Pelosi: Altered photograph of Congresswomen was 'accurate historical record'
Associated Press | BuzzFeed
House Minority Leader Nancy Pelosi defended her office's use of Photoshop to represent some female lawmakers who arrived late for a photo shoot.
"It was an accurate historical record of who the Democratic women of Congress are," Pelosi told a news conference. "It also is an accurate record that it was freezing cold and our members had been waiting a long time for everyone to arrive and ... had to get back into the building to greet constituents, family members, to get ready to go to the floor. It wasn't like they had the rest of the day to stand there."
In a statement released Saturday, The National Press Photographers Association and the White House News Photographers Association point out that changes were made to the photograph beyond what Pelosi's office originally reported:
A further review of the photo shows that not only were the four missing Congresswomen added but that the image was also manipulated to show other Congresswomen who were blocked in the original photo as well as redoing the hair of another. Rather than being a true and “accurate historical record” as the House Minority Leader stated in her defense of the use of the photo, the hand-out represents an example of the dangers in using a manipulated official photograph, thus undermining the public’s trust in visual images.
Kenny Irby, Poynter's senior faculty for visual journalism, said the fact that the doctored photo was official is "the scary part of this." Such manipulation, he said, is usually the work of an organization trying to make a political point, like the doctored photo that made it look as if John Kerry and Jane Fonda appeared together at a Vietnam protest. Pelosi's use of the photo is "more like Russian propaganda," Irby said.

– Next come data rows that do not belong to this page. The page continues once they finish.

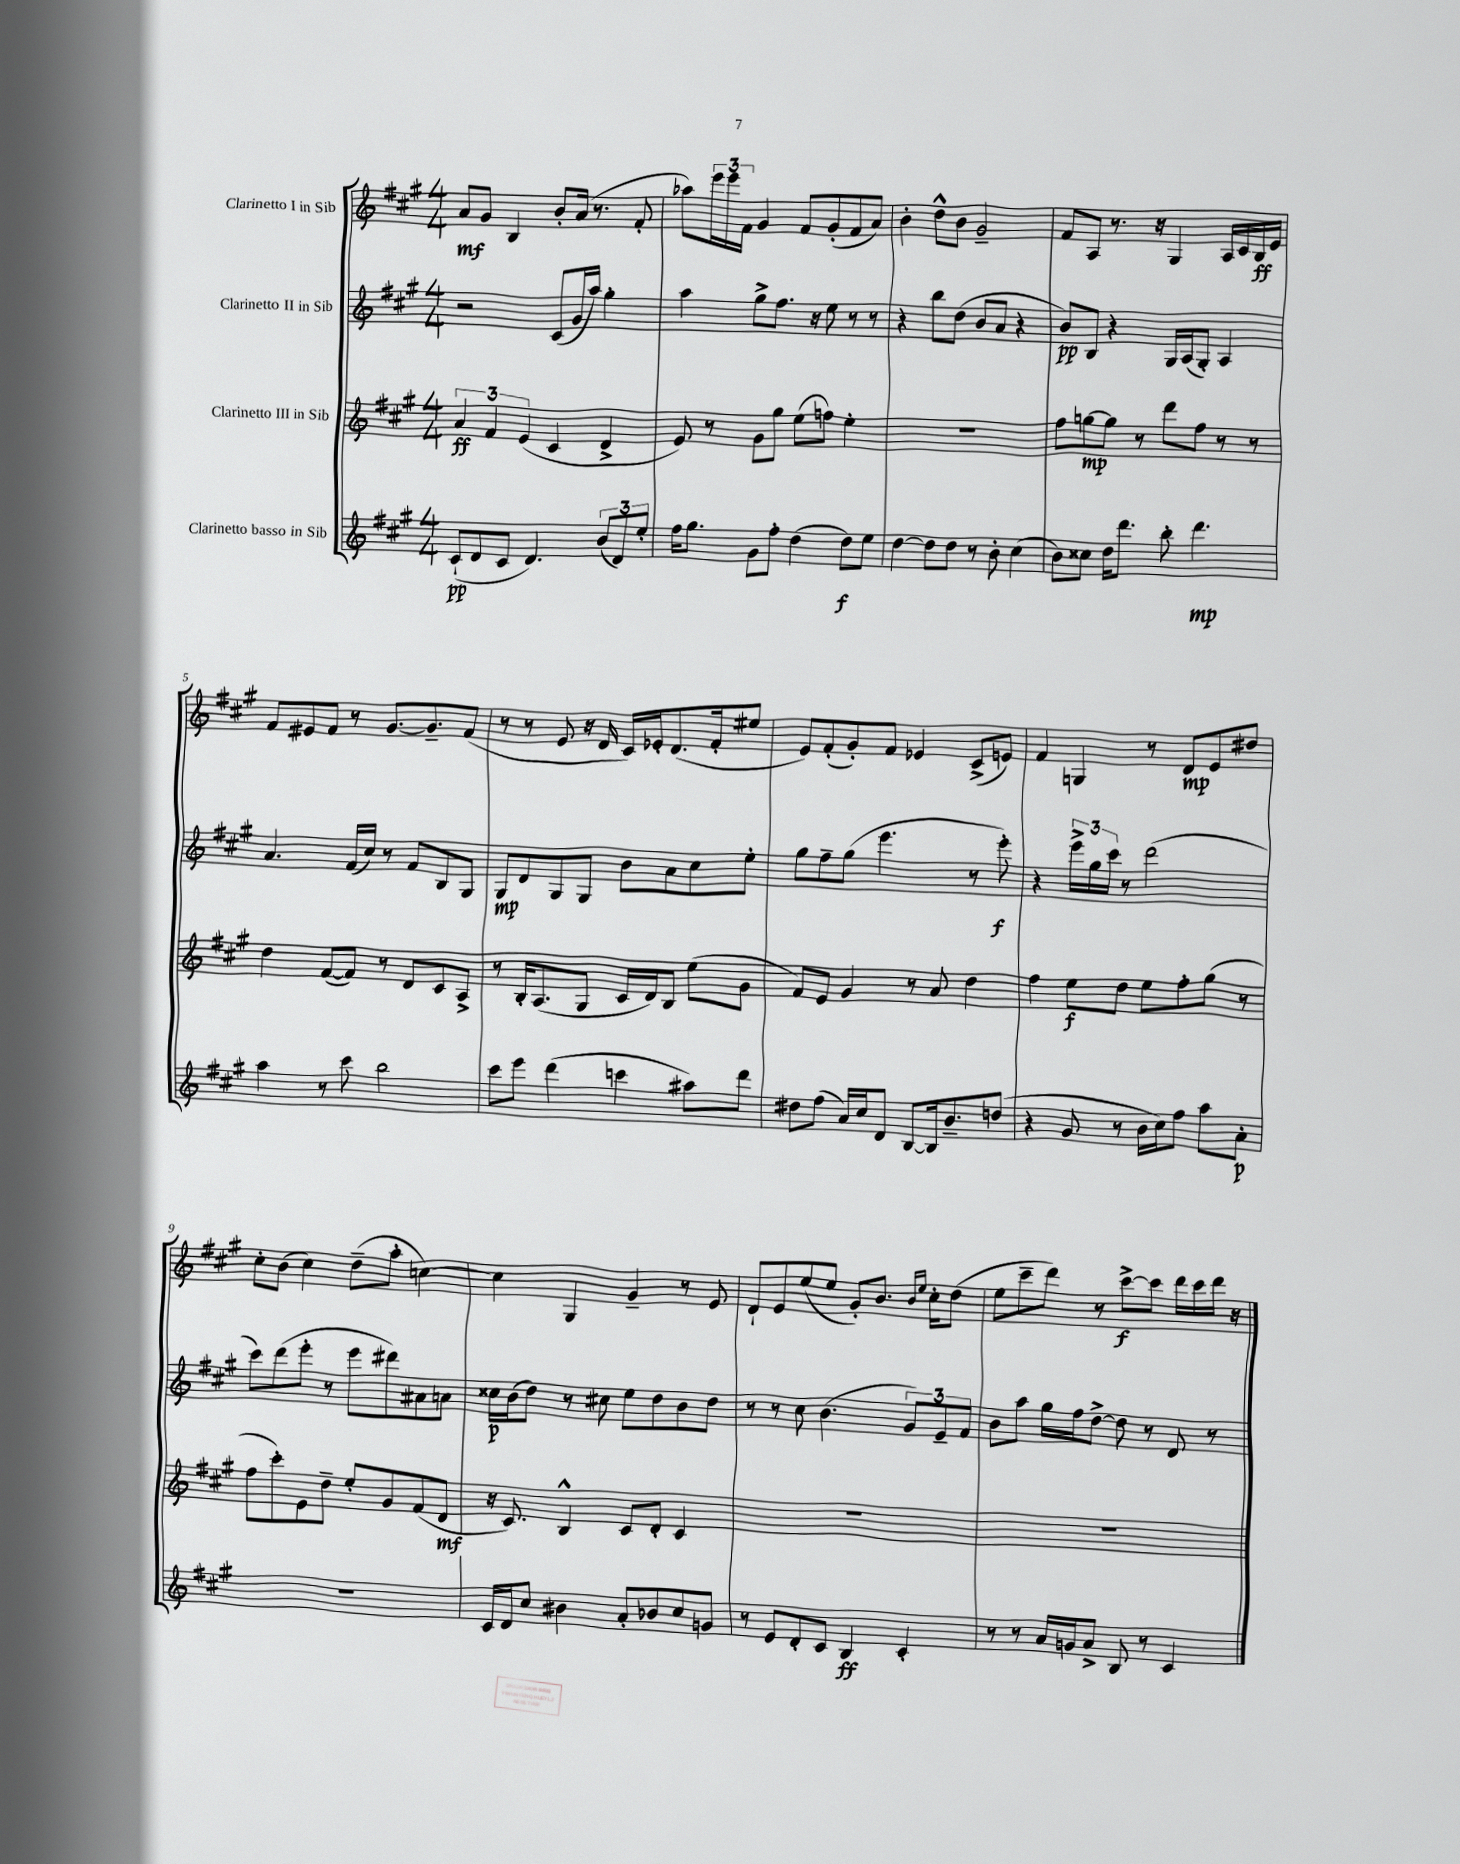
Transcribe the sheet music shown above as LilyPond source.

<<
\new StaffGroup <<
\new Staff = "s0" \with { instrumentName = "Clarinetto I in Sib" } {
    \clef treble \key a \major \numericTimeSignature \time 4/4
    a'8\mf gis'8 b4 b'8-. a'16( r8. fis'8-. |
    aes''8) \tuplet 3/2 { e'''16 e'''16 fis'16 } gis'4 fis'8 gis'8-.( fis'8 a'8) |
    b'4-. d''8-^ b'8 gis'2-- |
    fis'8 a8 r8. r16 gis4 a16 cis'16 b16\ff e'16 |
    fis'8 eis'8 fis'8 r8 gis'8.~ gis'8.-- fis'8( |
    r8 r8 e'8 r16 d'16 cis'16) ees'16-. d'8.( fis'16-. eis''8 |
    e'8) fis'8-.( gis'8-.) fis'8 ees'4 cis'8->( e'8) |
    fis'4 g4 r8 d'8\mp e'8 dis''8 |
    cis''8-. b'8( cis''4) d''8--( a''8-. c''4~) |
    c''4 gis4 gis'4-- r8 e'8 |
    d'8-! e'8 e''8( e''8 gis'8-.) b'8. \grace { b'16 e''16 } cis''16-. d''8( |
    e''8 cis'''8-- d'''8) r8 cis'''8~->\f cis'''8 d'''16 cis'''16 d'''16 r16 \bar "|." |
}
\new Staff = "s1" \with { instrumentName = "Clarinetto II in Sib" } {
    \clef treble \key a \major \numericTimeSignature \time 4/4
    r2 cis'8( gis'16 a''16) gis''4-. |
    a''4 gis''8-> fis''8. r16 e''8 r8 r8 |
    r4 b''8 d''8( b'8 a'8 r4 |
    b'8\pp) b8 r4 gis16 a16( gis8-.) a4 |
    a'4. fis'16( cis''16) r8 fis'8 b8 gis8 |
    gis8\mp d'8 gis8 gis8 b'8 a'8 cis''8 e''8-. |
    gis''8 fis''8-- gis''8( e'''4. r8 e'''8-.\f) |
    r4 \tuplet 3/2 { e'''16-> gis''16 cis'''16 } r8 d'''2( |
    cis'''8) d'''8( e'''8-. r8 e'''8 dis'''8) ais'8 a'8 |
    cisis''16\p b'16( d''8) r8 cis''8 e''8 d''8 b'8 d''8 |
    r8 r8 cis''8 b'4.( \tuplet 3/2 { gis'8) e'8-- fis'8 } |
    b'8 a''8 gis''16 fis''16 d''8~-> d''8 r8 d'8 r8 \bar "|." |
}
\new Staff = "s2" \with { instrumentName = "Clarinetto III in Sib" } {
    \clef treble \key a \major \numericTimeSignature \time 4/4
    \tuplet 3/2 { a'4\ff fis'4 e'4( } cis'4 d'4-> |
    e'8) r8 gis'8 gis''8 e''8( f''8) e''4-. |
    R1 |
    fis''8 g''8~\mp g''8 r8 d'''8 fis''8 r8 r8 |
    d''4 fis'8~( fis'8) r8 d'8 cis'8 a8-> |
    r8 b16-. a8.( gis8 cis'16 d'16) b8 e''8( gis'8 |
    fis'8) e'8 gis'4 r8 a'8 d''4 |
    fis''4 e''8\f d''8 e''8 fis''8-. gis''8( r8 |
    fis''8 cis'''8-.) e'8 d''8-- e''8-. gis'8 fis'8( d'8\mf |
    r16 cis'8.) b4-^ cis'8 d'8-. cis'4 |
    R1 |
    R1 \bar "|." |
}
\new Staff = "s3" \with { instrumentName = "Clarinetto basso in Sib" } {
    \clef treble \key a \major \numericTimeSignature \time 4/4
    cis'8-!\pp( d'8 cis'8 d'4.) \tuplet 3/2 { b'8( d'8) e''8-. } |
    fis''16 gis''8. gis'8 fis''8-. d''4( d''8\f) e''8 |
    d''4~ d''8 d''8 r8 b'8-. cis''4( |
    b'8) cisis''8 d''16 d'''8. b''8-. d'''4.\mp |
    a''4 r8 cis'''8 b''2 |
    cis'''8 e'''8 d'''4( c'''4 ais''8) d'''8 |
    dis''8 fis''8( a'16) cis''16 d'8 b8~ b16 b'8.-- d''8( |
    r4 gis'8 r8 b'16 cis''16) fis''8 a''8 a'8-.\p |
    R1 |
    cis'16 d'16 cis''8 bis'4 a'8-. bes'8 cis''8 g'8 |
    r8 e'8 d'8-. cis'8 b4\ff cis'4-. |
    r8 r8 a'16 g'16 a'8-> b8 r8 cis'4 \bar "|." |
}
>>
>>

White House News Photographers Association President Ron Sachs also used the word "propaganda" when describing government handout photos:
"You gotta look at it for what it is," he told Poynter. "Elected officials are using Flickr and other social media sites more often in order to circumvent the watchful eye of the independent news-media, which continues to be a very disturbing trend. Today's 'doctored' photo is not a true representation of the moment that happened yesterday, which brings into question the integrity of photos released by the government. I encourage photo-editors to use the original, open-press photograph rather than the altered one because it reflects the true moment of history that Leader Pelosi was correct in trying to capture."
But photo editors looking out for fakes are harder to come by, Irby said. "I think many citizens would be surprised to find there are far fewer people in that role at mainstream media organizations," he said. Few of those organizations would run a handout photo, especially when there's an wire photo available, he said, but smaller news organizations might not know what to look for.
"The issue of the use of government hand out photos is something that the National Press Photographers Association (NPPA) and other groups has been concerned with for sometime," National Press Photographers Association general counsel Mickey H. Osterreicher said via email. "Those dangers are further exacerbated at a time when news organizations are cutting staff and relying more on unvetted user generated content while the government and other organizations are seeking to exercise more control over access and their images."
Sachs praised White House photographer Pete Souza's work but said he often wished that some of the moments the White House makes available only to official photographs would be open to a pool. A pool might have captured a more nuanced photo during Mitt Romney's post-election visit to the White House, for example, he said.
Pelosi's office is merely the latest in a grand tradition of government bodies altering photographs: The Associated Press suspended pickup art from the U.S. Department of Defense in 2008 after it learned a photo of a Gen. Ann Dunwoody had been altered. More disturbingly, the royal family of Spain once altered a Christmas card to make it look like more members were present for a shoot. (Thanks to Albert Cuesta for pointing that out!)